Aile saadetinin temeli “güzel ahlâk”tır. Erkek ve kız tarafı “güzel ahlâklı” olurlarsa, o yuvada huzur olur, saadet olur.
Terbiyeli, nezaketli, güzel ahlâklı kadın; tasarrufa riayet eder, çocuklarını sever, kocasının malını, şerefini ve namusunu korur. Böyle bir hanım ailede saadet kaynağıdır.
Ahlâkça kaba, ev işlerinde beceriksiz, döküm saçım, hesapta tutumlu olmayan, israfçı bir kadının olduğu yuvada huzur, sevgi, bereket ve saadet olmaz.
İmam Gazâlî, altı çeşit kötü huy sayarak, bu huylara sahip kadınlardan uzak durmayı tavsiye etmektedir. O kötü huylar şunlardır:
1. Çokça inlemek, şikayette bulunmak, daima başı ağrı- yormuş gibi başını sarmak suretiyle naz yapmak. Bu bakımdan hastalıklı olan veya yapmacıktan kendini hasta gösteren bir kadınla evlenmekte hiç bir hayır yoktur.

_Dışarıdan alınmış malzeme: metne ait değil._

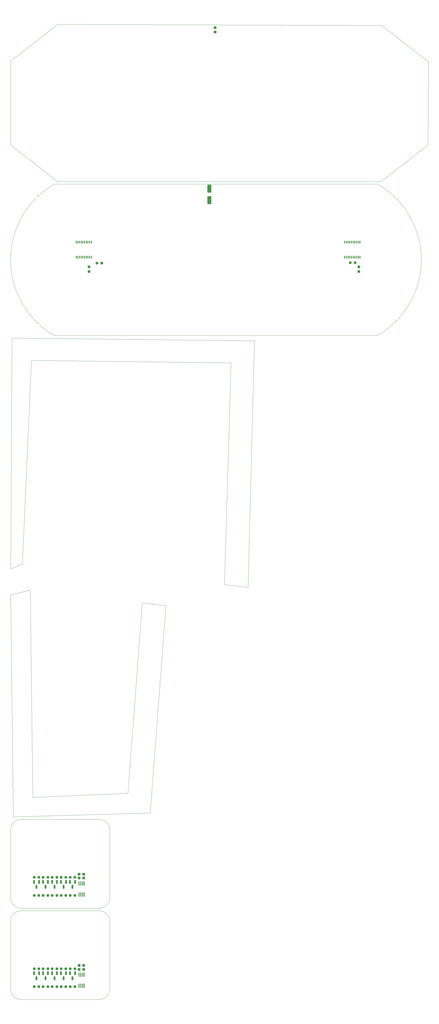
<source format=gbr>
%TF.GenerationSoftware,KiCad,Pcbnew,7.0.6-7.0.6~ubuntu20.04.1*%
%TF.CreationDate,2023-07-11T09:16:17+02:00*%
%TF.ProjectId,output_panel2023-07-11_071606.6965930000,6f757470-7574-45f7-9061-6e656c323032,rev?*%
%TF.SameCoordinates,Original*%
%TF.FileFunction,Paste,Bot*%
%TF.FilePolarity,Positive*%
%FSLAX45Y45*%
G04 Gerber Fmt 4.5, Leading zero omitted, Abs format (unit mm)*
G04 Created by KiCad (PCBNEW 7.0.6-7.0.6~ubuntu20.04.1) date 2023-07-11 09:16:17*
%MOMM*%
%LPD*%
G01*
G04 APERTURE LIST*
G04 Aperture macros list*
%AMRoundRect*
0 Rectangle with rounded corners*
0 $1 Rounding radius*
0 $2 $3 $4 $5 $6 $7 $8 $9 X,Y pos of 4 corners*
0 Add a 4 corners polygon primitive as box body*
4,1,4,$2,$3,$4,$5,$6,$7,$8,$9,$2,$3,0*
0 Add four circle primitives for the rounded corners*
1,1,$1+$1,$2,$3*
1,1,$1+$1,$4,$5*
1,1,$1+$1,$6,$7*
1,1,$1+$1,$8,$9*
0 Add four rect primitives between the rounded corners*
20,1,$1+$1,$2,$3,$4,$5,0*
20,1,$1+$1,$4,$5,$6,$7,0*
20,1,$1+$1,$6,$7,$8,$9,0*
20,1,$1+$1,$8,$9,$2,$3,0*%
G04 Aperture macros list end*
%TA.AperFunction,Profile*%
%ADD10C,0.100000*%
%TD*%
%TA.AperFunction,Profile*%
%ADD11C,0.050000*%
%TD*%
%ADD12RoundRect,0.237500X-0.250000X-0.237500X0.250000X-0.237500X0.250000X0.237500X-0.250000X0.237500X0*%
%ADD13RoundRect,0.100000X-0.100000X0.712500X-0.100000X-0.712500X0.100000X-0.712500X0.100000X0.712500X0*%
%ADD14RoundRect,0.150000X-0.150000X0.587500X-0.150000X-0.587500X0.150000X-0.587500X0.150000X0.587500X0*%
%ADD15R,0.400000X1.000000*%
%ADD16RoundRect,0.237500X0.300000X0.237500X-0.300000X0.237500X-0.300000X-0.237500X0.300000X-0.237500X0*%
%ADD17RoundRect,0.250000X-0.550000X1.250000X-0.550000X-1.250000X0.550000X-1.250000X0.550000X1.250000X0*%
%ADD18RoundRect,0.237500X0.237500X-0.250000X0.237500X0.250000X-0.237500X0.250000X-0.237500X-0.250000X0*%
%ADD19RoundRect,0.237500X0.250000X0.237500X-0.250000X0.237500X-0.250000X-0.237500X0.250000X-0.237500X0*%
%ADD20RoundRect,0.237500X-0.237500X0.300000X-0.237500X-0.300000X0.237500X-0.300000X0.237500X0.300000X0*%
G04 APERTURE END LIST*
D10*
X1723822Y-6170000D02*
X14123822Y-6170000D01*
D11*
X49996Y-21918003D02*
X149997Y-30418003D01*
X99999Y-12069997D02*
X9399999Y-12169997D01*
X5099997Y-22218003D02*
X4549997Y-29518003D01*
D10*
X3450000Y-33917982D02*
G75*
G03*
X3850000Y-33517982I0J400000D01*
G01*
X16070000Y-1480000D02*
X16050000Y-4670000D01*
X3849998Y-30917982D02*
G75*
G03*
X3450000Y-30517982I-399998J2D01*
G01*
D11*
X499999Y-20719997D02*
X49999Y-20919997D01*
D10*
X50000Y-1450000D02*
X1850000Y-50000D01*
D11*
X9399999Y-12169997D02*
X9149999Y-21619997D01*
X49999Y-20919997D02*
X99999Y-12069997D01*
X849999Y-12919997D02*
X499999Y-20719997D01*
D10*
X50000Y-37017982D02*
X50000Y-34417982D01*
X450000Y-34017982D02*
G75*
G03*
X50000Y-34417982I0J-400000D01*
G01*
X50000Y-33517982D02*
X50000Y-30917982D01*
D11*
X149997Y-30418003D02*
X5399997Y-30268003D01*
D10*
X450000Y-30517982D02*
G75*
G03*
X50000Y-30917982I0J-400000D01*
G01*
D11*
X799996Y-21718003D02*
X49996Y-21918003D01*
X4549997Y-29518003D02*
X899996Y-29668003D01*
X1723822Y-6170000D02*
G75*
G03*
X1723822Y-11970000I1674316J-2900000D01*
G01*
X8499999Y-13019997D02*
X849999Y-12919997D01*
D10*
X14270000Y-90000D02*
X16070000Y-1480000D01*
X3450000Y-37417982D02*
X450000Y-37417982D01*
X450000Y-30517982D02*
X3450000Y-30517982D01*
X3849998Y-34417982D02*
G75*
G03*
X3450000Y-34017982I-399998J2D01*
G01*
X3850000Y-30917982D02*
X3850000Y-33517982D01*
X1723822Y-11970000D02*
X14123822Y-11970000D01*
D11*
X899996Y-29668003D02*
X799996Y-21718003D01*
X5399997Y-30268003D02*
X5999996Y-22318003D01*
X14123822Y-11970000D02*
G75*
G03*
X14123822Y-6170000I-1674316J2900000D01*
G01*
D10*
X1850000Y-50000D02*
X14270000Y-90000D01*
X450000Y-34017982D02*
X3450000Y-34017982D01*
X3450000Y-33917982D02*
X450000Y-33917982D01*
X50000Y-33517982D02*
G75*
G03*
X450000Y-33917982I400000J0D01*
G01*
X14250000Y-6070000D02*
X1850000Y-6070000D01*
X50000Y-37017982D02*
G75*
G03*
X450000Y-37417982I400000J0D01*
G01*
X3450000Y-37417982D02*
G75*
G03*
X3850000Y-37017982I0J400000D01*
G01*
D11*
X8249999Y-21519997D02*
X8499999Y-13019997D01*
D10*
X1850000Y-6070000D02*
X50000Y-4670000D01*
X50000Y-4670000D02*
X50000Y-1450000D01*
D11*
X9149999Y-21619997D02*
X8249999Y-21519997D01*
D10*
X16050000Y-4670000D02*
X14250000Y-6070000D01*
X3850000Y-34417982D02*
X3850000Y-37017982D01*
D11*
X5999996Y-22318003D02*
X5099997Y-22218003D01*
D12*
X13073572Y-9180000D03*
X13256072Y-9180000D03*
D13*
X2678750Y-36471732D03*
X2743750Y-36471732D03*
X2808750Y-36471732D03*
X2873750Y-36471732D03*
X2873750Y-36894232D03*
X2808750Y-36894232D03*
X2743750Y-36894232D03*
X2678750Y-36894232D03*
D14*
X950000Y-32914232D03*
X1140000Y-32914232D03*
X1045000Y-33101732D03*
D12*
X1298750Y-32737982D03*
X1481250Y-32737982D03*
X1988750Y-32737982D03*
X2171250Y-32737982D03*
D14*
X1985000Y-36414232D03*
X2175000Y-36414232D03*
X2080000Y-36601732D03*
D12*
X1643750Y-36927982D03*
X1826250Y-36927982D03*
X1298750Y-33427982D03*
X1481250Y-33427982D03*
D14*
X1295000Y-36414232D03*
X1485000Y-36414232D03*
X1390000Y-36601732D03*
D15*
X13447322Y-8970000D03*
X13382322Y-8970000D03*
X13317322Y-8970000D03*
X13252322Y-8970000D03*
X13187322Y-8970000D03*
X13122322Y-8970000D03*
X13057322Y-8970000D03*
X12992322Y-8970000D03*
X12927322Y-8970000D03*
X12862322Y-8970000D03*
X12862322Y-8390000D03*
X12927322Y-8390000D03*
X12992322Y-8390000D03*
X13057322Y-8390000D03*
X13122322Y-8390000D03*
X13187322Y-8390000D03*
X13252322Y-8390000D03*
X13317322Y-8390000D03*
X13382322Y-8390000D03*
X13447322Y-8390000D03*
D16*
X2851250Y-36262982D03*
X2678750Y-36262982D03*
D12*
X2333750Y-36927982D03*
X2516250Y-36927982D03*
D14*
X2330000Y-32914232D03*
X2520000Y-32914232D03*
X2425000Y-33101732D03*
D12*
X1298750Y-36927982D03*
X1481250Y-36927982D03*
D14*
X1640000Y-36414232D03*
X1830000Y-36414232D03*
X1735000Y-36601732D03*
X1295000Y-32914232D03*
X1485000Y-32914232D03*
X1390000Y-33101732D03*
D12*
X953750Y-32737982D03*
X1136250Y-32737982D03*
X2333750Y-33427982D03*
X2516250Y-33427982D03*
D14*
X2330000Y-36414232D03*
X2520000Y-36414232D03*
X2425000Y-36601732D03*
D12*
X953750Y-33427982D03*
X1136250Y-33427982D03*
D13*
X2678750Y-32971732D03*
X2743750Y-32971732D03*
X2808750Y-32971732D03*
X2873750Y-32971732D03*
X2873750Y-33394232D03*
X2808750Y-33394232D03*
X2743750Y-33394232D03*
X2678750Y-33394232D03*
D12*
X2333750Y-32737982D03*
X2516250Y-32737982D03*
D15*
X3147322Y-8970000D03*
X3082322Y-8970000D03*
X3017322Y-8970000D03*
X2952322Y-8970000D03*
X2887322Y-8970000D03*
X2822322Y-8970000D03*
X2757322Y-8970000D03*
X2692322Y-8970000D03*
X2627322Y-8970000D03*
X2562322Y-8970000D03*
X2562322Y-8390000D03*
X2627322Y-8390000D03*
X2692322Y-8390000D03*
X2757322Y-8390000D03*
X2822322Y-8390000D03*
X2887322Y-8390000D03*
X2952322Y-8390000D03*
X3017322Y-8390000D03*
X3082322Y-8390000D03*
X3147322Y-8390000D03*
D12*
X953750Y-36927982D03*
X1136250Y-36927982D03*
X953750Y-36237982D03*
X1136250Y-36237982D03*
X1988750Y-33427982D03*
X2171250Y-33427982D03*
D14*
X1985000Y-32914232D03*
X2175000Y-32914232D03*
X2080000Y-33101732D03*
D17*
X7666822Y-6347000D03*
X7666822Y-6787000D03*
D12*
X1298750Y-36237982D03*
X1481250Y-36237982D03*
X1988750Y-36927982D03*
X2171250Y-36927982D03*
X1988750Y-36237982D03*
X2171250Y-36237982D03*
X2333750Y-36237982D03*
X2516250Y-36237982D03*
D18*
X3054822Y-9521250D03*
X3054822Y-9338750D03*
D14*
X1640000Y-32914232D03*
X1830000Y-32914232D03*
X1735000Y-33101732D03*
D12*
X1643750Y-32737982D03*
X1826250Y-32737982D03*
D14*
X950000Y-36414232D03*
X1140000Y-36414232D03*
X1045000Y-36601732D03*
D12*
X1643750Y-36237982D03*
X1826250Y-36237982D03*
D16*
X2851250Y-32762982D03*
X2678750Y-32762982D03*
X2851250Y-36112982D03*
X2678750Y-36112982D03*
X2851250Y-32612982D03*
X2678750Y-32612982D03*
D18*
X13404822Y-9521250D03*
X13404822Y-9338750D03*
D19*
X3546072Y-9200000D03*
X3363572Y-9200000D03*
D12*
X1643750Y-33427982D03*
X1826250Y-33427982D03*
D20*
X7890000Y-170000D03*
X7890000Y-342500D03*
M02*

</source>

2. Kocasına karşı, “Ben senin için şunu yaptım, bunu yaptım.” demek suretiyle başa kakmak.
3. Başka bir adamın sevgisiyle yanıp tutuşmak veya başka bir kocadan olan çocuğunun sevgisiyle yanmak. Bu hanımdan da sakınmak ve böyle bir hanımla evlenmemek gerekir.
4. Her şeye göz dikip istemek. Böyle bir hanımın oburluğu, kocasını gücünün yetmeyeceği yüklerin altına sokar.
5. Sun’î bir güzellik için bütün gün boyunca yüzünü süslemek için çalışmak. Kocasıyla beraber sofrada oturup yemekten hoşlanmamak. Bu nevi kadın tek başına yer ve her şeyde müstakil bir paya sahip olmak ister.
6. Çenesi düşük olmak ve çokça konuşmak. (İhya-i Ulûmi’d-Din, c.2/108)
Hz. Ali (r.a.) şöyle demektedir:
“Üç durum vardır ki, erkekler için kötü; fakat kadınlar için iyi sayılır: (1) Cimri olmak, (2) Kendini beğenmek, (3) Korkak olmaktır.”
Kadın cimri olduğu zaman kocasının malını korur. Kendisini beğendiği zaman kocasının dışındaki erkeklerle şüphe verici ve yumuşak bir şekilde konuşmaz. Korkak olduğu zaman da her şeyden korkar, evinden çıkmaz.
Aksi durum ise, kadınlar için “kötü huy” sayılır. Yani saçıp savurmak, korkmayıp dışarıda dolaşmak, evinde oturmaktan hoşlanmamak kadınlar için iyi haslet değildir.